The time has come to give Bones for War a rest, for the time being at least.
In some ways it is mere coincidence that I am putting this blog on ice just as politics in this country have changed: I was already turning to the blog less often while the Conservatives were still in power. This outlet has served me well, but currently my attentions are elsewhere. And some of this, I admit, is a result of a changing political landscape.
Life under Harper had become exhausting: wondering every day what he would attack next, being afraid to listen to the news. He was holding a dagger over our country. Looking back, I see now just how much my political life had become defined by an intense antagonism toward one particular party and one particular man. Now that he is gone, it’s been absolutely wonderful—downright revitalizing—to rediscover that being political does not necessarily mean having to feel like you’re living in a state of war—that there is room for optimism, and nuance, and vision. That there is room for conversation. It’s bewildering, actually, and I feel like I’m still finding my feet.
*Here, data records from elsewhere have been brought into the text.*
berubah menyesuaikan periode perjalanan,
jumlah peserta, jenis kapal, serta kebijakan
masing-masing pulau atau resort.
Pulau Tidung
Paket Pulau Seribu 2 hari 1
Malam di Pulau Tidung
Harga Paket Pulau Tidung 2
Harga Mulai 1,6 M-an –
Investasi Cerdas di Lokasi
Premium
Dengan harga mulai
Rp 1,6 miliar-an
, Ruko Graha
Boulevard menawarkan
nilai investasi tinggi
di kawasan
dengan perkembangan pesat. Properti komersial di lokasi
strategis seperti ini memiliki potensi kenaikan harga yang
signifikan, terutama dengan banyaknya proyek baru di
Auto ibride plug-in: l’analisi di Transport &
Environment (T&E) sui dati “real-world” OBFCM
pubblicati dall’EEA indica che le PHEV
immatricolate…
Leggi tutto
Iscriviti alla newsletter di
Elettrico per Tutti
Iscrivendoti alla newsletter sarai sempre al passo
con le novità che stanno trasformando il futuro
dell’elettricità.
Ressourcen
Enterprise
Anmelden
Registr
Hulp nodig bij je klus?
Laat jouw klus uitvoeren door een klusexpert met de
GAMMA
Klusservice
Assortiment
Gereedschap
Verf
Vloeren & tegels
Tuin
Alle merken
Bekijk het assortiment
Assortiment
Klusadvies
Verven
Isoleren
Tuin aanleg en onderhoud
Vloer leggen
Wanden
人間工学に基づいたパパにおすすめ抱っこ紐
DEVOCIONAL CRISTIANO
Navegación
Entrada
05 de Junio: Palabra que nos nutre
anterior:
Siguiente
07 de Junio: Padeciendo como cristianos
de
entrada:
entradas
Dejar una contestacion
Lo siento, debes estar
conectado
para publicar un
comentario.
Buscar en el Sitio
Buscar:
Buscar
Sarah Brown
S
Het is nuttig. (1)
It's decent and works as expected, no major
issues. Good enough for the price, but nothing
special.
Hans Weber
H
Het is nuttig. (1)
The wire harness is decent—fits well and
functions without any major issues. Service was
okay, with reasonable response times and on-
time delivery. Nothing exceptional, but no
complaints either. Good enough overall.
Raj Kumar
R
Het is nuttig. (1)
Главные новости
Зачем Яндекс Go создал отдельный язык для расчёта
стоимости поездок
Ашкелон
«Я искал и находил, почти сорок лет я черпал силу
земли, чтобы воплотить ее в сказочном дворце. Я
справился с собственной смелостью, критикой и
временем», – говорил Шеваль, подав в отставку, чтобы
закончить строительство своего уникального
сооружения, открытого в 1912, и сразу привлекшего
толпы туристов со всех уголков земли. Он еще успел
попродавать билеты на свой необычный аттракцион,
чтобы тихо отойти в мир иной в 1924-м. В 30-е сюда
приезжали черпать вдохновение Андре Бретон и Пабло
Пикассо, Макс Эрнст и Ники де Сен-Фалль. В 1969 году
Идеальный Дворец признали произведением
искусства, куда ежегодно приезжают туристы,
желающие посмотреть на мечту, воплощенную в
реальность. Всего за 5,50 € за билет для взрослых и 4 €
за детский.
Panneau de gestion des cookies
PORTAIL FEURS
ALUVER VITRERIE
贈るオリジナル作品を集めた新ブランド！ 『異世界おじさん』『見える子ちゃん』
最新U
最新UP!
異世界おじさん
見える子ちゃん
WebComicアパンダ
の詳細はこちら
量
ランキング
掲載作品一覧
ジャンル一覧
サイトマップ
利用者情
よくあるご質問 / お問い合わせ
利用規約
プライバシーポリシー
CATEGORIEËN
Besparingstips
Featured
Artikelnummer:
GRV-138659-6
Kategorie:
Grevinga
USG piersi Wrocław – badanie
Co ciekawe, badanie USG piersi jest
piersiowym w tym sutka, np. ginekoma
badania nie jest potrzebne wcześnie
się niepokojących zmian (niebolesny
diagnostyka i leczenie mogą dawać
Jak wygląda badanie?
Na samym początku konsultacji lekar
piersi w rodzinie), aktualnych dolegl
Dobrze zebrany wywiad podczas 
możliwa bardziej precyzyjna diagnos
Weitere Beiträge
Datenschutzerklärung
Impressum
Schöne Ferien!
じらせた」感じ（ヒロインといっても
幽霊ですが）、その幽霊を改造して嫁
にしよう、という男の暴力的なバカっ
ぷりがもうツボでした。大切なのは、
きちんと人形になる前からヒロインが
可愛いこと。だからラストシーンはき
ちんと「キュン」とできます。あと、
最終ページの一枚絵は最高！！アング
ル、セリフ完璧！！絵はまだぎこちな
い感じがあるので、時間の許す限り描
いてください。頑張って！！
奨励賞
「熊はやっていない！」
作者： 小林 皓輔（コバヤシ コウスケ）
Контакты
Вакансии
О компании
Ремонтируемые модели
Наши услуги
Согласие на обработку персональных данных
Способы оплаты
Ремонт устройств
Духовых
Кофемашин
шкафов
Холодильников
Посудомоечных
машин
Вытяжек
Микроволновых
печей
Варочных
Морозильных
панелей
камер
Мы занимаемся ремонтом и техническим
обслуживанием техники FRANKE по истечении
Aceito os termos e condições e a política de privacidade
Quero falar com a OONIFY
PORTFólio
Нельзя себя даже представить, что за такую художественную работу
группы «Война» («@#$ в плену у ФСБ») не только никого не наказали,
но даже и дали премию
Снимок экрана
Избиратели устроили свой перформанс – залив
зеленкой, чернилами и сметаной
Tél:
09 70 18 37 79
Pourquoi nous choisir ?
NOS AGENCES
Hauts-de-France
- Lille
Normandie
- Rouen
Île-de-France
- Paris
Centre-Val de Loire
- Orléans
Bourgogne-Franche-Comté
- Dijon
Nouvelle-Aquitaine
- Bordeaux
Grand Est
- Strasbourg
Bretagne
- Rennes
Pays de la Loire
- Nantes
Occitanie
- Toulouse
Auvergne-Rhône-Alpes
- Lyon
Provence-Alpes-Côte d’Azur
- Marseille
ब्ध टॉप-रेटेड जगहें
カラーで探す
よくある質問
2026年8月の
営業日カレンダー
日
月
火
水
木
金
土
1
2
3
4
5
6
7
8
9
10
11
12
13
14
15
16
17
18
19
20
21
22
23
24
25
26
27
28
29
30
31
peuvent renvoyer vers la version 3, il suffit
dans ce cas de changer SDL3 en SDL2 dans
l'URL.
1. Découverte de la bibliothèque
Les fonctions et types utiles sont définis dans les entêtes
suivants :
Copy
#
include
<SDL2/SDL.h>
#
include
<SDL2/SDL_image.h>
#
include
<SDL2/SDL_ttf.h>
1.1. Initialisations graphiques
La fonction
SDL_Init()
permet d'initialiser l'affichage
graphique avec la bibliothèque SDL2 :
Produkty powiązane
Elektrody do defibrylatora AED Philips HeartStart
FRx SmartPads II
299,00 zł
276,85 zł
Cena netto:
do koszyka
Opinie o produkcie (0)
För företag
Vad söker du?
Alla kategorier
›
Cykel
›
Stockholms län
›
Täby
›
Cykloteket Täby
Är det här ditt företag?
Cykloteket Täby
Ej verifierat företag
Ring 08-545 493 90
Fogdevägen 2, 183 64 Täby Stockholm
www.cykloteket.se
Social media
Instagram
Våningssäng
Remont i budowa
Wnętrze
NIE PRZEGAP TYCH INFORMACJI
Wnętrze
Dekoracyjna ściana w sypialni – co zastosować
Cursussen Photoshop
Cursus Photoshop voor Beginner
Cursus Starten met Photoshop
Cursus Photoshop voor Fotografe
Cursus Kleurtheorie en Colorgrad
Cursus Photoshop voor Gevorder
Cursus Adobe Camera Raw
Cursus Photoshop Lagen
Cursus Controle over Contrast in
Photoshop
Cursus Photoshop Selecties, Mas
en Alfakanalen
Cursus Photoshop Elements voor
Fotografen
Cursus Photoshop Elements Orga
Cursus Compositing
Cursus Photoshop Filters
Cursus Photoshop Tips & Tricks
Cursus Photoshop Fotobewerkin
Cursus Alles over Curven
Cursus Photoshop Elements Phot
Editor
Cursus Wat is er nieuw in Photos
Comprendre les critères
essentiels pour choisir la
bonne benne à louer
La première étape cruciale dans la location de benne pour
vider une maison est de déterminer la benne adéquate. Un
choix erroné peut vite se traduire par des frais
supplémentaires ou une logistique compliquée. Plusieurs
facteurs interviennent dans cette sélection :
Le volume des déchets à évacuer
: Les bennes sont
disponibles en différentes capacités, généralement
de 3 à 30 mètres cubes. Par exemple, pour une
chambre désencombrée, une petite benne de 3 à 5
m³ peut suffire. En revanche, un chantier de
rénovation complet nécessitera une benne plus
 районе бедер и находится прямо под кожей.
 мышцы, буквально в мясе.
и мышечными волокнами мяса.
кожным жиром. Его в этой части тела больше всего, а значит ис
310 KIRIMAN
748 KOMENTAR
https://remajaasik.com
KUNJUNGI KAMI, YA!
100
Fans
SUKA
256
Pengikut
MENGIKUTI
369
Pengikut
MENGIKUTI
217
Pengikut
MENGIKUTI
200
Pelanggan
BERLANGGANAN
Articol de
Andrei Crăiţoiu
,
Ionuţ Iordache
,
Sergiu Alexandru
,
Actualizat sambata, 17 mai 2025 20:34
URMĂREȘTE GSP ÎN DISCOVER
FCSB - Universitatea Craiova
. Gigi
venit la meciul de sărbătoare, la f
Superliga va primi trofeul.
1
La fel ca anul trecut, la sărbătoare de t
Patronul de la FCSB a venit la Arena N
And yet, the luxury of being able to breath a sigh of relief is not an excuse to let our guard down. In many ways, politics in this country have changed very little with the return of the Liberals. Despite the charming man currently at the helm, this is the same old centrist party that has ruled Canada off and on since confederation. Given the Liberal Party’s history (at least in my lifetime) of dragging its feet on truly progressive policies, cozying up to mega-corporations, and advocating austerity and neoliberal economics, it is just as imperative now as during the previous decade that we continue to hold governments (and media) to account.
The danger now lies in being lulled by the relatively positive policies of the current ruling party. It seems increasingly unlikely that Canada will ever elect a progressive federal government, but that doesn’t mean we should settle for anything less. And so the political life continues—whether expressed at least in part through political blogging or, in this case, not.